Jungle foliage paying tribute to the movie “Platoon.” An image of the Green Goblin’s alter ego, Norman Osborn. The mortar board decorations at this year’s commencement were unusual and star-powered.
They paid tribute to graduation speaker Willem Dafoe, who attended UWM in the 1970s before going on to make more than 100 films, including “Platoon” and the Spider-Man franchise, and to win recognition as one of the most fearless and talented actors of his generation. During the afternoon ceremony, Dafoe also received an honorary Doctor of Arts degree.
Like members of the Class of 2022, Dafoe had waited years for this moment. Chancellor Mark Mone said he invited the actor back to UWM four or five years ago, but Dafoe was busy making several movies. Then, the COVID-19 pandemic hit. Dafoe wanted to talk to graduates in person, not over video.
On Sunday, he stood next to the chancellor and shook hands or fist-bumped with hundreds of students as they crossed the stage. “Today is a celebration,” he said. “Enjoy yourselves. Congratulations!”
Kevin Schmidtke, who earned a bachelor’s degree in history, described the last four years as “a little tricky at times.
“I’m happy I made it through, and I think I did the best I could, so I’m pretty satisfied,” said Schmidtke, who plans to get licensed to teach high school.
Dafoe understands uncertainty. He described arriving at UWM as an “unsophisticated kid from Appleton, Wisconsin” and working a series of jobs to pay his way.
“My time at UWM was formative and positive,” Dafoe said. “It marked probably the first time I decided to pursue acting — not necessarily because I thought I could make a career of it, but more because I found what I loved to do.

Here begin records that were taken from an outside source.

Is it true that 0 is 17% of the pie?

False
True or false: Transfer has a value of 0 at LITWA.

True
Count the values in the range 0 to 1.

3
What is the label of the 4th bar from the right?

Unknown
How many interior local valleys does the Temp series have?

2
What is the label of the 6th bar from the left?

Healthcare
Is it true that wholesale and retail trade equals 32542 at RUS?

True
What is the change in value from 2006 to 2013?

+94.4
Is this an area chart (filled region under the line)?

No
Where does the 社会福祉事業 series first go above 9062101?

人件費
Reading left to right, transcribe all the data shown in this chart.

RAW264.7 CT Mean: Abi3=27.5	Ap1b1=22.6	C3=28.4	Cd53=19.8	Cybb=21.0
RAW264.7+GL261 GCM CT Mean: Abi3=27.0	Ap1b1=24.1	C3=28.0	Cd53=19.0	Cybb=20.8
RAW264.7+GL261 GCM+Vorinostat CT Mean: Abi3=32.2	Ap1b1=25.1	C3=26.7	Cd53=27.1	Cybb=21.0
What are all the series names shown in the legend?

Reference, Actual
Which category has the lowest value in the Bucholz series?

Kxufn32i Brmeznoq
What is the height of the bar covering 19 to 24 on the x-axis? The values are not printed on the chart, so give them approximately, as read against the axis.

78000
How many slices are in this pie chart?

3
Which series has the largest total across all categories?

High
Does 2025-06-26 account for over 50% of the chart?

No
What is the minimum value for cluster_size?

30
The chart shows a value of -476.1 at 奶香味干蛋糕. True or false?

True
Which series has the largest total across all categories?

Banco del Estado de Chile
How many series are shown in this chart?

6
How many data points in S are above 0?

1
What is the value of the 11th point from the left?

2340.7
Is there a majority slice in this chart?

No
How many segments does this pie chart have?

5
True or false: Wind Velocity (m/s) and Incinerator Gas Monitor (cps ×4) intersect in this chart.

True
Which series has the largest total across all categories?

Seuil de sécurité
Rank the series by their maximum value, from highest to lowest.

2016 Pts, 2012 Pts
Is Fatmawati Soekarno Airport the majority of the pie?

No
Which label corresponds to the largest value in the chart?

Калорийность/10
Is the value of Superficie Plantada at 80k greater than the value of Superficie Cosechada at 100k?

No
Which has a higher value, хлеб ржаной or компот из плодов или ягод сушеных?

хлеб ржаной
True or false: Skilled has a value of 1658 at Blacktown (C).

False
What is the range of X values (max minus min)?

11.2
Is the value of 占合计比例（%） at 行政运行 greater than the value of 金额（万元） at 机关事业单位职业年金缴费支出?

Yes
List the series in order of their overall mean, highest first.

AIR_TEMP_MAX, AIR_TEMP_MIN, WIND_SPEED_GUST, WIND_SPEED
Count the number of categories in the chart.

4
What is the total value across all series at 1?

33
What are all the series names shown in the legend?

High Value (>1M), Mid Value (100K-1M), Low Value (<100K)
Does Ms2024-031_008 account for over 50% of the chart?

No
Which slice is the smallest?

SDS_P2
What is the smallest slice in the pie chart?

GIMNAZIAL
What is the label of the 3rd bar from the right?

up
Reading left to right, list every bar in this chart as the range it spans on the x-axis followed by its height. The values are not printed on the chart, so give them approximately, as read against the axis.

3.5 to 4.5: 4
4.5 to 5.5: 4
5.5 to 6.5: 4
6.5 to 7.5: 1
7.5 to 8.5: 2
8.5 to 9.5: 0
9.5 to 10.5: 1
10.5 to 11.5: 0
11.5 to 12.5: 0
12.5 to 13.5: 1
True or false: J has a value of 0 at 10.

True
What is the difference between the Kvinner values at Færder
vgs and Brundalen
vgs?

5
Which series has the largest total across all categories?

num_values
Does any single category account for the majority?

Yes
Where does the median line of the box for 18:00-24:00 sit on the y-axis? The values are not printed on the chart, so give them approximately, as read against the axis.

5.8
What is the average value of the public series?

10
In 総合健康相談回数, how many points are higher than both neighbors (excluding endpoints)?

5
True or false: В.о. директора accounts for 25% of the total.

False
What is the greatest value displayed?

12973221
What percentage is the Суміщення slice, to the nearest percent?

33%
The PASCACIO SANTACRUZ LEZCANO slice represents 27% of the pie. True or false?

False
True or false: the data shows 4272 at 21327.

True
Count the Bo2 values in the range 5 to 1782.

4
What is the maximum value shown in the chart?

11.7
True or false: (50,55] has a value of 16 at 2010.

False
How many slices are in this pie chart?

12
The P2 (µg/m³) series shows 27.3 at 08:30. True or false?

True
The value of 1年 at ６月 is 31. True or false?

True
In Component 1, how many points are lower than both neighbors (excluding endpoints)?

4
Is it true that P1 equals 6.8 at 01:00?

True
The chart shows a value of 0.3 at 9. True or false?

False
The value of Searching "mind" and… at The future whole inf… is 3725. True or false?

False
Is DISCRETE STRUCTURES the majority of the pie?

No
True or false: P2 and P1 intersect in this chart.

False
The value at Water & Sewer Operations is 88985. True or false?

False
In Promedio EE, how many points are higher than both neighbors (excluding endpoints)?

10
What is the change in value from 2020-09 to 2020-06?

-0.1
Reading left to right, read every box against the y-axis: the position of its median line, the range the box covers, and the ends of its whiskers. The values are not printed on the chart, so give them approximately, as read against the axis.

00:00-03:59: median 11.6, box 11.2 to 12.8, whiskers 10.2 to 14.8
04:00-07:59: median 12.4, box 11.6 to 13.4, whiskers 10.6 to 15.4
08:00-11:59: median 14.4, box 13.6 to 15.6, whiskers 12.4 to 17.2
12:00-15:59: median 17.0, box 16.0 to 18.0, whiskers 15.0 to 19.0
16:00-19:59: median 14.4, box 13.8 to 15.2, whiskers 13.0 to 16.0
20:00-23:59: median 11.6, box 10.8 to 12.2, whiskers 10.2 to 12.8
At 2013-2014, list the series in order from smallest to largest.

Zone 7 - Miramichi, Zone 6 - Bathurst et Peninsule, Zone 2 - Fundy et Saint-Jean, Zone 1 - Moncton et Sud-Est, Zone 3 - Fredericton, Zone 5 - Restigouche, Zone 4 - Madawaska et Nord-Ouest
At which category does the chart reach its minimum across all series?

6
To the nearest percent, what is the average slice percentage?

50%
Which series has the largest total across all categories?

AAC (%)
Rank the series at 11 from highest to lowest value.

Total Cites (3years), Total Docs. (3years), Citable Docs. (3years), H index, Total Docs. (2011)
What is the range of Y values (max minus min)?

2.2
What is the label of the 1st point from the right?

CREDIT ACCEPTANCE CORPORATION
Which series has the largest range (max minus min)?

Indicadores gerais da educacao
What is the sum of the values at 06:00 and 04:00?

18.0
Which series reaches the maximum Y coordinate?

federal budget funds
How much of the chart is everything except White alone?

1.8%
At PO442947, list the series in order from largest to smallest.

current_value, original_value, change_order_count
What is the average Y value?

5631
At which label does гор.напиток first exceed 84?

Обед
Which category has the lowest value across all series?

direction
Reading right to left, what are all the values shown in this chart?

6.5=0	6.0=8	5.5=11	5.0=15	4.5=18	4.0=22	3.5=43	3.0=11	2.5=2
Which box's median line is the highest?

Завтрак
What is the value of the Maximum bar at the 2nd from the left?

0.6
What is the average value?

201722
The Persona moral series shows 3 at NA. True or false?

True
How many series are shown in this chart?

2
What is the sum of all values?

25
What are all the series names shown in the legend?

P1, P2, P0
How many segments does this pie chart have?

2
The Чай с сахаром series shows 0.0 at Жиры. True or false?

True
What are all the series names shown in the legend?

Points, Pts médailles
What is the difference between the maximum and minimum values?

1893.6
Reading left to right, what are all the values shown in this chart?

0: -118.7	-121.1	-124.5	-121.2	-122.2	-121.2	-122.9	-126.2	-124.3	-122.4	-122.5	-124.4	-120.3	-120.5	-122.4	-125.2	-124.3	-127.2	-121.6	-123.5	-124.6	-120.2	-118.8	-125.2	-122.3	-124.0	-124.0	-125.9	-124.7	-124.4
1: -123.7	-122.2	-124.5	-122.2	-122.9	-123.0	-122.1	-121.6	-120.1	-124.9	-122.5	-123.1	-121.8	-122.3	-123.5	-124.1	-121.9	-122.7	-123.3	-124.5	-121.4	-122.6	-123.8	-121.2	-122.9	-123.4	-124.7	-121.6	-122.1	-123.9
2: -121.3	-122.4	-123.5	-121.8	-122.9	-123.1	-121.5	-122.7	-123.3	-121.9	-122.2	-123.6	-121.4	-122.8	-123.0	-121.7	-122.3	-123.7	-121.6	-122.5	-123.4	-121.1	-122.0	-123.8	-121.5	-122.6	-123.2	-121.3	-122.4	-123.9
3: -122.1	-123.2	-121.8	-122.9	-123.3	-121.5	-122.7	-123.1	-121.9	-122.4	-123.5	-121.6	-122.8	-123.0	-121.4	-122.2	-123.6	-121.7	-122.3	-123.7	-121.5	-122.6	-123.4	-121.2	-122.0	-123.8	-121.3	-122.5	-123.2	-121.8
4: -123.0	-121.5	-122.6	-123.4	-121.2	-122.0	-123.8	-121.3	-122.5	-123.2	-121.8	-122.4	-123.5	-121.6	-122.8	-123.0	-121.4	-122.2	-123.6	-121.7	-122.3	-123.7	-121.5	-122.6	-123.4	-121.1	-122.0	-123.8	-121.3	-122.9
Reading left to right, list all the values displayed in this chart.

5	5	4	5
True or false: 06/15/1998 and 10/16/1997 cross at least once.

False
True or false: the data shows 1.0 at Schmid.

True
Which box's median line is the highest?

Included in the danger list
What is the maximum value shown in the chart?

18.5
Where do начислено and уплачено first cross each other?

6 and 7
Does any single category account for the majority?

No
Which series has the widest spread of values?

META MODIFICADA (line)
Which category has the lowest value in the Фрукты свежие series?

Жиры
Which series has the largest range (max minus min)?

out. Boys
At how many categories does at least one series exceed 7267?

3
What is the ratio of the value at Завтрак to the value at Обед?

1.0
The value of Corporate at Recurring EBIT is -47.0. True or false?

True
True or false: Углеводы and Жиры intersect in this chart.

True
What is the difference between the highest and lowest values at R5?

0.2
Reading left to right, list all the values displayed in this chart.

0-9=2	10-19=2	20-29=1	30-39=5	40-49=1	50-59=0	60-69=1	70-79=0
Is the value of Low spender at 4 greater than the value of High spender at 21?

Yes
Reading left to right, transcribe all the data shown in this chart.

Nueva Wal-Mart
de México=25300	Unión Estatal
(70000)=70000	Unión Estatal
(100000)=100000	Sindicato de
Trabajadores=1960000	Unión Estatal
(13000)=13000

“At 17 years old, I wasn’t concerned about making a living yet.”
Dafoe said he chose UWM because he liked the urban environment and the feel of a blue-collar campus “that was serious minded and in the world, as opposed to the bubble of a traditional college-town school.”
After two years of intense training, he left to become part of Theatre X, a faculty-student workshop that became an independent experimental theater company.
“Be at peace with yourself,” Dafoe advised the graduates. “Find what you love and practice it any way you can. Serve others, make every step a pleasure, and trust it will take you where you need to be.”
Among the students enthralled by Dafoe’s speech was Dominic Marr, who pasted an image of Dafoe as the Green Goblin’s alter ego, Norman Osborn, on his mortar board.
“He was really good,” said Marr, who graduated with a master’s degree in freshwater sciences and technology. “It was entertaining and what it needed to be.”
Melissa Schussman, who graduated with a master’s in environmental engineering, wore a Spider-Man bodysuit under her regalia. She described walking across the stage as both thrilling and stressful — and noted that the superhero franchise had helped see her through other turning points.
“During my thesis defense, I had a huge Spider-Man water bottle,” she said. “When I heard [Dafoe] was speaking, I had to wear the costume.”